───── MATERIAL SUPPLIED

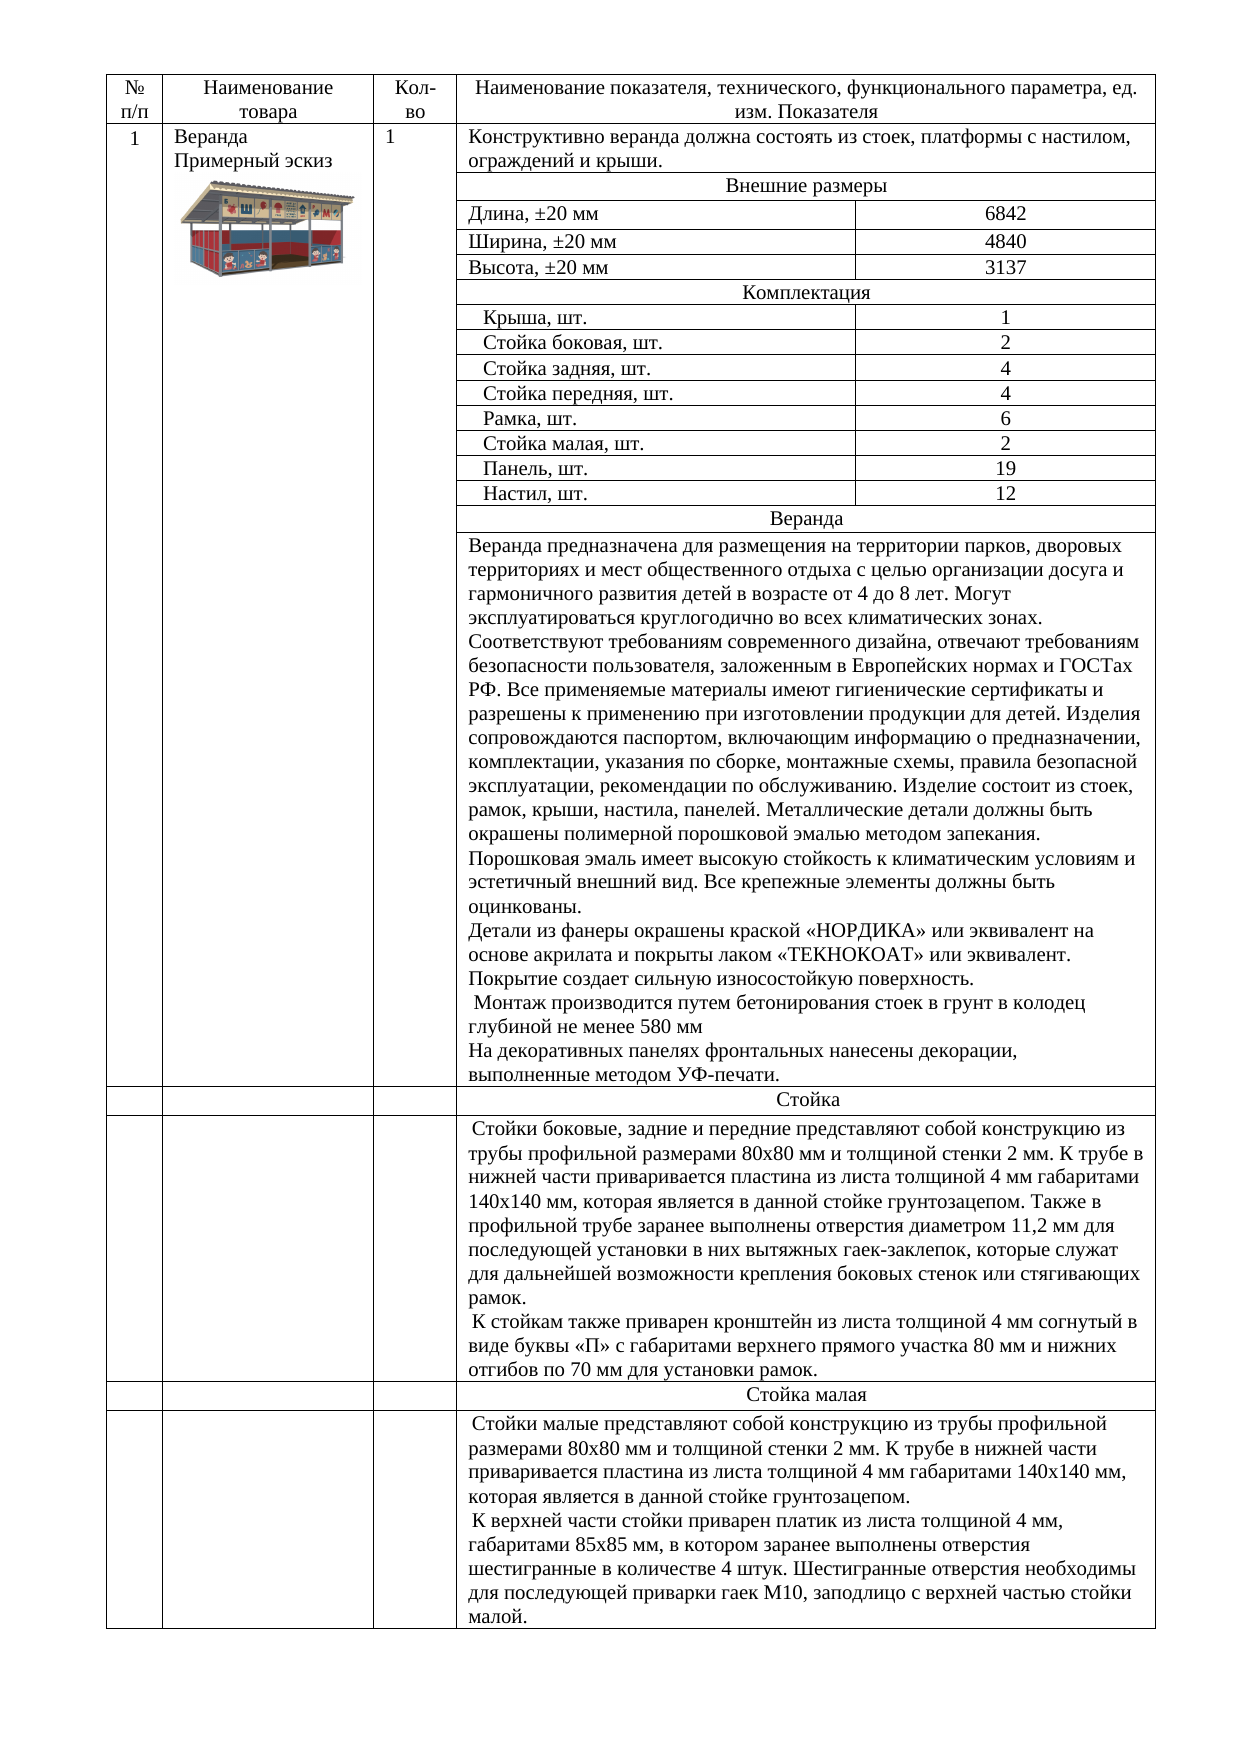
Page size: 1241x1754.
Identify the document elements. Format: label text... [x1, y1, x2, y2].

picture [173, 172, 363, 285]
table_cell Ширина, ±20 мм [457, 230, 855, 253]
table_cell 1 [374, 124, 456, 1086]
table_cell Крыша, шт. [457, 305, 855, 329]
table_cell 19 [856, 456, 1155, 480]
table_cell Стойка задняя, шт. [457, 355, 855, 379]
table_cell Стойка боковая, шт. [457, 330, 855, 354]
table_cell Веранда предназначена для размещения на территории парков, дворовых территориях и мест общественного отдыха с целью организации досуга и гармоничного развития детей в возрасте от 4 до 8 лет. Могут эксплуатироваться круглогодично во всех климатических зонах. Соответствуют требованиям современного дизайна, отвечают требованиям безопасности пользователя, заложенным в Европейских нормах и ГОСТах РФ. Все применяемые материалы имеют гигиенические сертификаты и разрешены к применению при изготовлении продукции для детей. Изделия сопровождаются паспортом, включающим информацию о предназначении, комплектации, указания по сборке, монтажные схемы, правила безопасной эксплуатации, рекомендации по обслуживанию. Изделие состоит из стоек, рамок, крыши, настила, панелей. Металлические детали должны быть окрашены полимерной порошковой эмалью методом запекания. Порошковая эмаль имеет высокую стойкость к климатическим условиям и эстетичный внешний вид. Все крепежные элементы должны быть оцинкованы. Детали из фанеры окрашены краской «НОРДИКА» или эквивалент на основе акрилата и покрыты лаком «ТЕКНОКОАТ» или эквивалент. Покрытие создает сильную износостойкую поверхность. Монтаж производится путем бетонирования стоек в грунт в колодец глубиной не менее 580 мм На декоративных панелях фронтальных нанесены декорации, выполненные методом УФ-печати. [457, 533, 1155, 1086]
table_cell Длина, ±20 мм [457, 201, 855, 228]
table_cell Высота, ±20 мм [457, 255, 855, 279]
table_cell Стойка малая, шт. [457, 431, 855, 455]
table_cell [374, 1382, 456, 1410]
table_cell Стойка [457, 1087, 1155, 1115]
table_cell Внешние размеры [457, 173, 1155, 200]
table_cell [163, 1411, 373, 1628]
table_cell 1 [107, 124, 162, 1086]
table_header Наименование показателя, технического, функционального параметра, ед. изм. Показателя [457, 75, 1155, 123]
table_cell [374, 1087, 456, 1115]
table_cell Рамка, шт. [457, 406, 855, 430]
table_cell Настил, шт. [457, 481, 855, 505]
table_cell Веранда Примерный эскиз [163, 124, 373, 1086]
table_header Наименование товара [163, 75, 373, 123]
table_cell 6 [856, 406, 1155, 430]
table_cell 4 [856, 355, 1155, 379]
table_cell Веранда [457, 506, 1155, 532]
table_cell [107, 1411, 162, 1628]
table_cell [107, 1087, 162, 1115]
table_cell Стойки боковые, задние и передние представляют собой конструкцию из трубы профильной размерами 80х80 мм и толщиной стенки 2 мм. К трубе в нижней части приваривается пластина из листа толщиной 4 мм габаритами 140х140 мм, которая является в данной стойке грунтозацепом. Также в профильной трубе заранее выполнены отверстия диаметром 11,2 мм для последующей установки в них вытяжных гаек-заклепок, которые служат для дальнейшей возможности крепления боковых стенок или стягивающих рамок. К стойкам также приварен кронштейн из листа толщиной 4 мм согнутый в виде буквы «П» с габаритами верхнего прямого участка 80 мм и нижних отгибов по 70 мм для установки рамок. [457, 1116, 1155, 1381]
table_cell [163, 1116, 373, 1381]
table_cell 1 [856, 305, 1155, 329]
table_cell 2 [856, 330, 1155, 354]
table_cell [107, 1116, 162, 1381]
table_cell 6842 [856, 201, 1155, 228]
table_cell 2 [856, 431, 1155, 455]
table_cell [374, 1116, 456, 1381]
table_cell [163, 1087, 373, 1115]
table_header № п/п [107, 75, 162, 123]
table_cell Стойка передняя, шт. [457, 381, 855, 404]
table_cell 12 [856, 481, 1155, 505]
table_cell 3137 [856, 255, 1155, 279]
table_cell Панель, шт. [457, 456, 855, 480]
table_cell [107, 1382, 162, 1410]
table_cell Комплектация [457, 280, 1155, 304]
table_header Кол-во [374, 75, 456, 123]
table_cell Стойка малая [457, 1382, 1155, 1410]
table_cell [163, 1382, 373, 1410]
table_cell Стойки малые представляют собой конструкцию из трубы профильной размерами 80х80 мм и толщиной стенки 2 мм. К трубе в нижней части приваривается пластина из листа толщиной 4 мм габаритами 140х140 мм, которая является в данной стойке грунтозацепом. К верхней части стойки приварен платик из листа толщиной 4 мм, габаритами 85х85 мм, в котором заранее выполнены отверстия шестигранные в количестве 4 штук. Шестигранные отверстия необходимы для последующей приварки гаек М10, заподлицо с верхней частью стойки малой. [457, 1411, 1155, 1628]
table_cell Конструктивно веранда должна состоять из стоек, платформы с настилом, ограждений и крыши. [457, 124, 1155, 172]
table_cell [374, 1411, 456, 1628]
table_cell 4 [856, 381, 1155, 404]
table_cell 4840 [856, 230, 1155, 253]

──────────

● JOB
Report every line of the records that contains the word "Наименование".

● WRITTEN SOLUTION
table_header Наименование показателя, технического, функционального параметра, ед. изм. Показателя [457, 75, 1155, 123]
table_header Наименование товара [163, 75, 373, 123]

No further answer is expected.